DATA TO PROCESS START

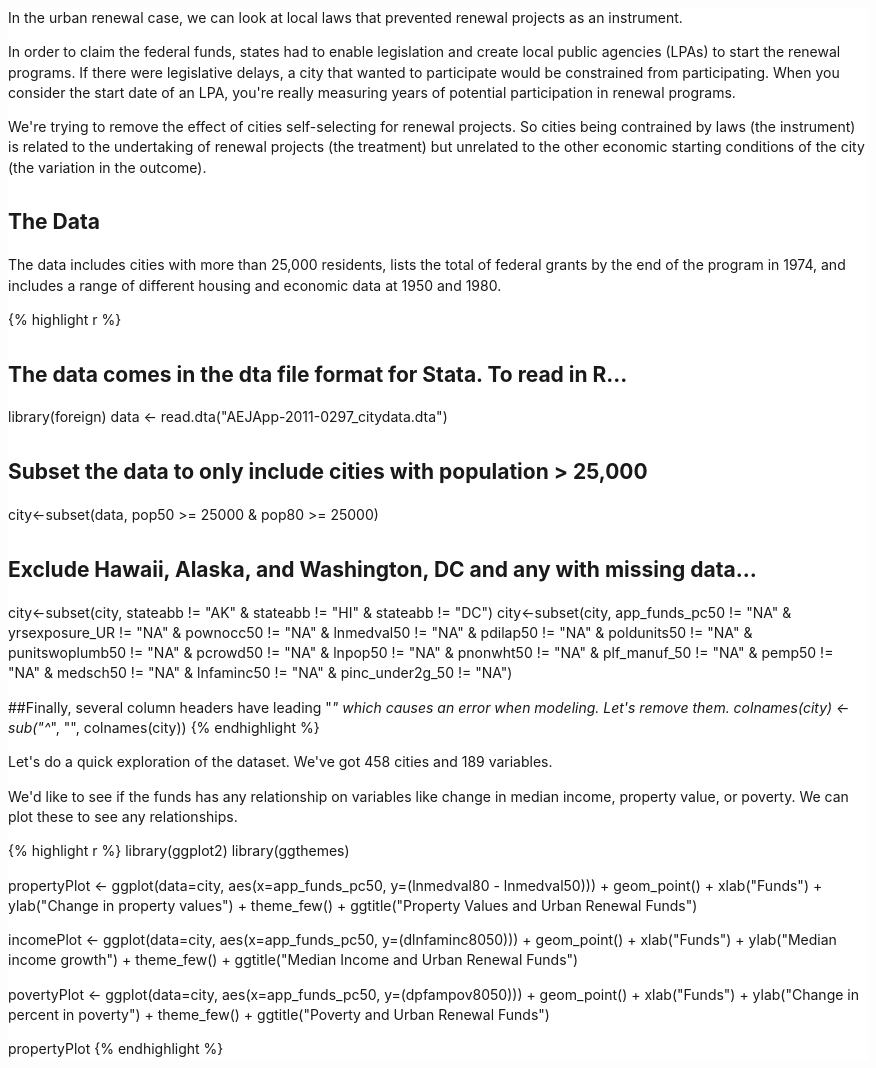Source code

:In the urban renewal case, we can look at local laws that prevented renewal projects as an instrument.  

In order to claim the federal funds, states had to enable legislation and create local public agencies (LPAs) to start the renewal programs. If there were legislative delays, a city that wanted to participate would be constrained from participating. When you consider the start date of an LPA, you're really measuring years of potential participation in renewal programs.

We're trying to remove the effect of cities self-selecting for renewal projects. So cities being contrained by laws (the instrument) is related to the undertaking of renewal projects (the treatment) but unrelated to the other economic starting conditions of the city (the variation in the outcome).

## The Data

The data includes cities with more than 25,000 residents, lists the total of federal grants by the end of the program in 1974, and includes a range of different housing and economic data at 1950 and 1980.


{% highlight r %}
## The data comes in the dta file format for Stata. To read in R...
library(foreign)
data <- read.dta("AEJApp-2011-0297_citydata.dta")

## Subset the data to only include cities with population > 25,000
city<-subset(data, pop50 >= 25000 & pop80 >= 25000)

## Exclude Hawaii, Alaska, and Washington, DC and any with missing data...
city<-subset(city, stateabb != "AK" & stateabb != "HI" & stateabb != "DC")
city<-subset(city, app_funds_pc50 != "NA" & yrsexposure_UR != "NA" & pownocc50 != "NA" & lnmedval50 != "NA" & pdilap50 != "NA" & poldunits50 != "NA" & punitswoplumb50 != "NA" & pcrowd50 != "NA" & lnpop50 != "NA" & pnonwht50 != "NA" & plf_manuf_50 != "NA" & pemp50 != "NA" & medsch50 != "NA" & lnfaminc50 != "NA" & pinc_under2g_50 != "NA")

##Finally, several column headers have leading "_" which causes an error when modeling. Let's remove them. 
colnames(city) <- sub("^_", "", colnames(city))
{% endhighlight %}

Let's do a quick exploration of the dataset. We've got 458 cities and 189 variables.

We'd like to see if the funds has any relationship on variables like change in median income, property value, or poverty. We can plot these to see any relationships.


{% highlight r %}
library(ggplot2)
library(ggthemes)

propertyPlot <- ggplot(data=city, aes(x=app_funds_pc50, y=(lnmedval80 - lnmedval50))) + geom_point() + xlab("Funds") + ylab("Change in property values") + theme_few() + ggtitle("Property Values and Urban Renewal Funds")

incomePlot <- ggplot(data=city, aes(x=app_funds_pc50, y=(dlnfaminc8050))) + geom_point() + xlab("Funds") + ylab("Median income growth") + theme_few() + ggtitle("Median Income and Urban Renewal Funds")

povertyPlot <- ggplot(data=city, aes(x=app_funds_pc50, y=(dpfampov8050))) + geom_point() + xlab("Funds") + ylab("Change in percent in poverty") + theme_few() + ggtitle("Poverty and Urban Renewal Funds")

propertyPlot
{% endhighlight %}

DATA TO PROCESS END

Please find every line in the records above that holds the word "read" and copy it.

§ EXERCISE ANSWER
## The data comes in the dta file format for Stata. To read in R...
data <- read.dta("AEJApp-2011-0297_citydata.dta")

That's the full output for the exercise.